A front cover endorsement recommending this to fans of Jack Reacher and Jason Bourne piqued my interest, and a review from Carol at Reading, Writing and Riesling piqued it further. I do enjoy reading thrillers, so these two things made sure I put Ben Sanders’ debut American Blood on my reading list. Was it a good move? Absolutely. Here’s the blurb:

A former undercover cop now in witness protection finds himself pulled into the search for a missing woman. An explosive, unputdownable work of suspense from a fresh voice in crime fiction.

After a botched undercover operation, ex-NYPD officer Marshall Grade is living in witness protection in Santa Fe, New Mexico. Marshall’s instructions are to keep a low profile: the mob wants him dead, and a contract killer known as the Dallas Man has been hired to track him down. Racked with guilt over wrongs committed during his undercover work, and seeking atonement, Marshall investigates the disappearance of a local woman named Alyce Ray.

Members of a drug ring seem to hold clues to Ray’s whereabouts, but hunting traffickers is no quiet task. Word of Marshall’s efforts spreads, and soon the worst elements of his former life, including the Dallas Man, are coming for him.

Written by a rising New Zealand star who has been described as ‘first rate’, this American debut drops a Jack Reacher-like hero into the landscape of No Country for Old Men. With film rights sold to Warner Bros, and Bradley Cooper attached to play tortured hero Marshall Grade, American Blood is sure to follow in their award-winning, blockbuster success.

It took me a few chapters to feel the rhythm of this book, to get my head around the different characters, but underneath I was slowly being hooked and reeled in. And once I was in … it was hard to put this book down. In Marshall Grade, author Ben Sanders has introduced a terrific, tough character with believable motives. Yes, there are similarities with Jack Reacher, but the difference is that Grade is more concerned about righting wrongs, whereas Lee Child’s Reacher just doesn’t like people who “put the world to wrongs”. The action is cinematic, again similar to Child’s Reacher series, but there’s less focus on how tall, wide and strong Grade is.
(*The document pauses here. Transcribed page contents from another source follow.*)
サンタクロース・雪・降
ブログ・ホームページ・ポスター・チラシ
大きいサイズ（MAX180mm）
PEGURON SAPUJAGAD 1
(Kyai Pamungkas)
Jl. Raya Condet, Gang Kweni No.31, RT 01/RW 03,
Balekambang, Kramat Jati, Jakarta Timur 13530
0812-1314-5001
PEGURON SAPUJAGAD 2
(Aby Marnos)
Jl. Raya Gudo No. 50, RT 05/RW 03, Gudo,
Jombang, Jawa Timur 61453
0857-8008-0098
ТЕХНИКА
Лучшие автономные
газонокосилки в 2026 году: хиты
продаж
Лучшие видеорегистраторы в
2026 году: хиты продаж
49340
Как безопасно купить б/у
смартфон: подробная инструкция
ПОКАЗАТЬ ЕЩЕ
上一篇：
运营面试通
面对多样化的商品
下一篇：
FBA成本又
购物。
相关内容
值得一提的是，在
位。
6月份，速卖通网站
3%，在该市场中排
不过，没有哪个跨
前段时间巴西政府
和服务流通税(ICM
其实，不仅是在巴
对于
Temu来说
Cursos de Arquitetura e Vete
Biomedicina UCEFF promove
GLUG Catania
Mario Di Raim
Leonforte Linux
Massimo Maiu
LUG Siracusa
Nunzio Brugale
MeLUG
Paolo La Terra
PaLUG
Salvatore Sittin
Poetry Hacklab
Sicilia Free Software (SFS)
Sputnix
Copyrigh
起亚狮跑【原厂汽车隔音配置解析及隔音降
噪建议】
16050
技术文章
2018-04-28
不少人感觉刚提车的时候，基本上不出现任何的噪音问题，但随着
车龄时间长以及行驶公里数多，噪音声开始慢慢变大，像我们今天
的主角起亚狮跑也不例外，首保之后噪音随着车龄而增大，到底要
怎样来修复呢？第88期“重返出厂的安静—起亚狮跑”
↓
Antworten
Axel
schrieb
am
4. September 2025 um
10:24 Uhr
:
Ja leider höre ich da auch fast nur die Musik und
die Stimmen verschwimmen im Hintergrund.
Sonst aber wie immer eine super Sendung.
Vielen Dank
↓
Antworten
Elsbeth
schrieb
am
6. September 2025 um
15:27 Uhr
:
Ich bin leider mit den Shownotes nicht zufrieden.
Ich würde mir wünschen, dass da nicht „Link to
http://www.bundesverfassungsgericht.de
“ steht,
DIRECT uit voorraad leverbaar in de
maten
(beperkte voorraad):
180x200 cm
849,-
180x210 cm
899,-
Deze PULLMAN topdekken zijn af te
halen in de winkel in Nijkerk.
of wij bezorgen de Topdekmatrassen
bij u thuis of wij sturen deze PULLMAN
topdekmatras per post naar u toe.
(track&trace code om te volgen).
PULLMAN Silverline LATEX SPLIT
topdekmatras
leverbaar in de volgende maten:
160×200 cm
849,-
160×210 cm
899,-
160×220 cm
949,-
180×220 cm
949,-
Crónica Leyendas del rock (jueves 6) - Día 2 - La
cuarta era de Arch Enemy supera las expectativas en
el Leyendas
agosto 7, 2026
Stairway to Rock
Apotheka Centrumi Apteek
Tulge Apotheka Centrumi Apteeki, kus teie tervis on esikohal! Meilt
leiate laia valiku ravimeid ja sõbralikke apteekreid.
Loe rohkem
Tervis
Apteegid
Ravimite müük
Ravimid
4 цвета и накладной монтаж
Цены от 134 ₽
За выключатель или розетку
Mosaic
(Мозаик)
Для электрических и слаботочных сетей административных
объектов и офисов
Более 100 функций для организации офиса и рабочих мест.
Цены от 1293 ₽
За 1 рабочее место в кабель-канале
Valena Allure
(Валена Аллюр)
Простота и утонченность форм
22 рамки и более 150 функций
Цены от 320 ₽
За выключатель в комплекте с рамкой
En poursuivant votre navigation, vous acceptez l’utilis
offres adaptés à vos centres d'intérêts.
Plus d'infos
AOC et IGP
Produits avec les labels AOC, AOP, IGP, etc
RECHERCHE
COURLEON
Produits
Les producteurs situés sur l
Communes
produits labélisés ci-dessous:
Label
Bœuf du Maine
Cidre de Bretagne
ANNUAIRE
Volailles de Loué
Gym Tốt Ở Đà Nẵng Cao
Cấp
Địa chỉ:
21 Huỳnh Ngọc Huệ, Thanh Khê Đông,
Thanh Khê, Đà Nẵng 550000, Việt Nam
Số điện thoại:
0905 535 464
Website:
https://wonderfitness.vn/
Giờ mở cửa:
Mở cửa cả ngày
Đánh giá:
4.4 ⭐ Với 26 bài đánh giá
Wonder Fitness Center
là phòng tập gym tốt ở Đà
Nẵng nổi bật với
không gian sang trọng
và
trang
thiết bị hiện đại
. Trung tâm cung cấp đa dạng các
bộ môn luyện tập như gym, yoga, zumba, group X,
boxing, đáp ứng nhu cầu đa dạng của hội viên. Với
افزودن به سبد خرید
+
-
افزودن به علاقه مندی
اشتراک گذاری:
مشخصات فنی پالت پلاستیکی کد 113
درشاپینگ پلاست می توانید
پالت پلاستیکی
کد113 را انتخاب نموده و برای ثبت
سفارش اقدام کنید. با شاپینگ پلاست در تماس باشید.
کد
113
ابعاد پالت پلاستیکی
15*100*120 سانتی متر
Basically, it’s not rubbed in your face how tough Grade is; he has the goods but there’s a nonchalance about it that I liked.


The entire novel has great cinematic appeal so I can see why movie rights have been snapped up; I don’t expect this one to languish on studio shelves for long. The action is fast-paced, gutsy and edgy, all of which add up to deliver a top-notch thriller. Sanders’ writing is tight, with moments of wordy cleverness that added delight to my reading, such as “For an instant the light made art of the scene. This tall backlit figure, a gun in each hand” (p7)  and “almost a whisper, let you know there was menace lurking behind the velvet” (p74).


Available from good bookstores (RRP $29.99AUD). My copy was courtesy of Allen & Unwin.